Gunowners, Colorado Quibble Over Legislative Rules in Red-Flag Law Passage

Televised hearings bring a new and closer look into a court fight over how Colorado lawmakers managed to get a red-flag gun law passed.

The Colorado statehouse. (Chris Marshall/CNS)

DENVER (CN) — Colorado defended its controversial red-flag gun law before a Denver judge Thursday after the Legislature violated procedure last year by voting on the measure without a complete reading as requested by the minority party.

The Extreme Risk Protection Orders Act enables the state to remove firearms from individuals believed to be a risk to themselves or others. The protection order bars a gun owner from possessing or purchasing guns for nearly a year and was first enforced in January.

The Rocky Mountain Gunowners Association sued the state last May, not to challenge potential enforcement of the law, but the fact that both chambers passed it without a full reading. The Colorado Constitution requires all bills be read at length unless lawmakers agree not to. Because lawmakers proceeded to a vote without granting requests from minority party leaders in the state Senate and House, the plaintiffs argue the law is invalid.

On behalf of the state, Assistant Solicitor General Grant Sullivan argued the reading of the bill is irrelevant to the fact that it was passed and has been enforced.

“It might be absolutely true that the House should have given a full reading, but to vindicate that wrong, they have to come to court and show something that impacted them personally, like ‘I did not receive full notice and might have changed my vote based on a full reading,’” Sullivan explained. “But that is not the case.”

Denver District Judge Eric Johnson pushed back, asking what other recourse a minority party would have except to have a bill be read out loud to show it was not passed unanimously.

Sipping his morning brew from a black Deathly Hollows mug, Johnson considered Sullivan’s argument that the court was being asked to overstep its powers.

“This is the type of dispute the courts were created for,” Johnson said. “If a court cannot hold the Legislature to this procedural mandatory requirement, who can?”

Sullivan, wearing a red necktie, countered that the majority chair has the authority to deny a full reading, or any other request made, without vocalizing her reason for doing so.

Still, Johnson said the reptilian part of his brain was stuck on the simple question of whether or not the bill was read twice—and all parties agree it wasn’t.

“If the court were to decide at this stage that it doesn’t matter that it wasn’t read twice, then six years from now when the parties have switched, we’re just sanctioning the majority to have the runaround of the minority,” Johnson said.

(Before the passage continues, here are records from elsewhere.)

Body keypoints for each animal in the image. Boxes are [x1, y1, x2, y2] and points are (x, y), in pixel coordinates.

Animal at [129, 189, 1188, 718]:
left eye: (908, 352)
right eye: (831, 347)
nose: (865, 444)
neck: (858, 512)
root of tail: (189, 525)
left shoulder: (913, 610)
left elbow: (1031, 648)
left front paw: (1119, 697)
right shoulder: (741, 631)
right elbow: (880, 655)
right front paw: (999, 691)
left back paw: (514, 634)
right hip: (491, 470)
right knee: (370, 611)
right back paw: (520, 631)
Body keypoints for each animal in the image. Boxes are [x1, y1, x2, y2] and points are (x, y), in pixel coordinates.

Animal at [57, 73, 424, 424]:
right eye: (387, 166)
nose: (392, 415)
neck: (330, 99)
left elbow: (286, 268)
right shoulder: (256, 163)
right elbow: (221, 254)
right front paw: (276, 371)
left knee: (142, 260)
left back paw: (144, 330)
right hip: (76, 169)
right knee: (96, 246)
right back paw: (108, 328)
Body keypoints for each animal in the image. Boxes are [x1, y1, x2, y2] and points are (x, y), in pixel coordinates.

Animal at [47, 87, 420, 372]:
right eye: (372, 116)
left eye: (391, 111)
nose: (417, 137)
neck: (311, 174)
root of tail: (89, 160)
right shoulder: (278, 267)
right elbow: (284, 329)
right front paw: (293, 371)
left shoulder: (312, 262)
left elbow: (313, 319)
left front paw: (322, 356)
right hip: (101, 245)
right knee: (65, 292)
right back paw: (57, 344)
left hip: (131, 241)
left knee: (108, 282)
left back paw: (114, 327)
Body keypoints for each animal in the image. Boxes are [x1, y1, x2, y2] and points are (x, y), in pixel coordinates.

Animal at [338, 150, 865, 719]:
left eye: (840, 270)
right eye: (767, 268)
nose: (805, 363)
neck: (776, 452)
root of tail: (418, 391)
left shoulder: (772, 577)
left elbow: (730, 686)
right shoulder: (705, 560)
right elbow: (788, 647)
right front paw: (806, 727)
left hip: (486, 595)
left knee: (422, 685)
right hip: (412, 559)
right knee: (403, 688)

On behalf of the Rocky Mountain Gunowners Association, attorney Barry Arrington said the fact that the law is being applied underscores his case, that taxpayers have footed the bill for illegally passed law.

Wearing a mustard necktie, Arrington underscored Johnson’s concern that it’s bad form to let this or any constitutional mandate slide.

“The rule that we establish now isn’t about this bill, it’s about all bills,” Arrington said.

“Even if the bill would ultimately pass, a Legislature still has the right to filibuster,” he argued. “No one is alleging the legislatures are illiterate and therefore have to have the bill be read at length. The process of Section 22 is and always has been to slow the process down.”

This is the second case in which Republican lawmakers in Colorado used the mandatory reading requirement to challenge legislation passed by the Democrat-stacked Legislature in 2019. In order to slow the passing of a major oil and gas reform bill, the minority asked another 2,000-page recodification bill be read at length. An appeals court is reviewing a Denver judge’s order upholding the reading requirement. 

Judge Johnson concluded the three-hour telehearing with a promise to issue a ruling within a few weeks.